ETP CEO Kelcy Warren in turn wrote letter Monday responding to Cantwell and Pallone, saying the investigation would be “unprecedented” and “extrajudicial.”

“I believe that when you know the facts, which we would happily have shared, you will conclude that your request is unnecessary,” Warren wrote. The lawmakers, he said, overstated the scope of the spill, echoing previous company statements. As for alleged violations “regarding the deconstruction of a potentially historic structure” in Ohio, Warren argued that the home was only eligible for historic preservation and wasn’t on the National Register for Historic Places.

“The structure was not on the pipeline right of way, nor was it in the footprint of the project,” Warren said. “Indeed, it was Energy Transfer that brought this matter to the attention of the Commission, which leaves us baffled as to how it can be alleged that we provided false or misleading information. That notwithstanding, we have settled the issue” with Ohio preservation officials “and we remain actively engaged with the Commission in efforts to resolve its concerns.”

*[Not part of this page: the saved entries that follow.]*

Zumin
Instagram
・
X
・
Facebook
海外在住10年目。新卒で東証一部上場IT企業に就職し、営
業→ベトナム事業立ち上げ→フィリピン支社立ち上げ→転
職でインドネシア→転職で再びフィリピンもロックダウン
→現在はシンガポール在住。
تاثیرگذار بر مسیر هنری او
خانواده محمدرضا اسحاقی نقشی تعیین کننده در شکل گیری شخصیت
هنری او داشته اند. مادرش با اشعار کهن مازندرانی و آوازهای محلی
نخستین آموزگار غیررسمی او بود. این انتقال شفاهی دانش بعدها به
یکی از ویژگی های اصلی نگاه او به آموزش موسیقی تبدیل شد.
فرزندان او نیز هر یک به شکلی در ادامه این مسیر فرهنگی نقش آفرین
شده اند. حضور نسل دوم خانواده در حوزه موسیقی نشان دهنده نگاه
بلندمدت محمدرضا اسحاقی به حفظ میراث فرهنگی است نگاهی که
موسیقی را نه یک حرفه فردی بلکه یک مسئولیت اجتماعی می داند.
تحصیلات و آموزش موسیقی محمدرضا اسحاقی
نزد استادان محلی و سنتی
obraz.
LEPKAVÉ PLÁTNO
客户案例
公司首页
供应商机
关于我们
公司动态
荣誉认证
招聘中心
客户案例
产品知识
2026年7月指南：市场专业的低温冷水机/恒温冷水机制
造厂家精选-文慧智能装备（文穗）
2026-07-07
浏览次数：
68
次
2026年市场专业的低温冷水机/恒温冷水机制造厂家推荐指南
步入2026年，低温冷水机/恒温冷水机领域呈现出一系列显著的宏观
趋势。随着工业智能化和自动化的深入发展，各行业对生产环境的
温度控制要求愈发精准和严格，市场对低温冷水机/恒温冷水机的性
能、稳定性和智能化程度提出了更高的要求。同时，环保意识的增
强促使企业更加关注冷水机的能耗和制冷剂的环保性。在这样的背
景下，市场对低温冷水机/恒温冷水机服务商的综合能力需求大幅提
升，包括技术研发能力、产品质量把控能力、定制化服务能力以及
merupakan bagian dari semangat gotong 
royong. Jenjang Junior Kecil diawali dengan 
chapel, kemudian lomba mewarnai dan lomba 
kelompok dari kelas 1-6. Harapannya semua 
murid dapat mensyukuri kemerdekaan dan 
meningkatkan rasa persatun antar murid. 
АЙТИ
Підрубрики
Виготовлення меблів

FERC could see additional political pressure from the issues with Rover, according to ClearView.

“We expect Democrats to raise the Rover-related oversight issues in yet-to-be-scheduled confirmation hearings for” presumed FERC nominees Richard Glick and Kevin McIntyre. “It may not just be Democrats on the panel who have concerns relating to oversight, in our view,” ClearView said. “We think that increased Congressional scrutiny on this project is likely to make OEP more careful in ensuring that decisions to reauthorize HDD and to place Mainline A into service are strongly supported by an oversight record (an exercise which takes time, even if FERC is motivated to get the issues resolved).”

Rover is scheduled to begin entering service later this summer, with the full project coming online by November. That would involve completing a number of HDDs affected by FERC’s moratorium.

“Any progress that will allow HDD activities to resume is important,” BTU Analytics analyst Marissa Anderson told NGI, noting a number of supply laterals affected by the stoppage. “What may push out the timeline is an incremental review process by FERC, as the project must file a proposed plan to incorporate the recommended measures for review and approval. Producers subscribed to the project have started to increase drilling activity beginning earlier this year, and continued delay of the startup of the project will impact the production growth outlook in the region through the end of the year.”

ETP/Rover has provided FERC with technical analysis and recommendations for a number of remaining HDDs, prepared by GeoEngineers, a specialist the company hired independently of the Commission to review its HDD designs following the Tuscarawas incident. GeoEngineers, in a series of documents posted to Rover’s project docket Tuesday, generally concluded that the remaining project HDDs can be completed successfully following industry best practices [CP15-93].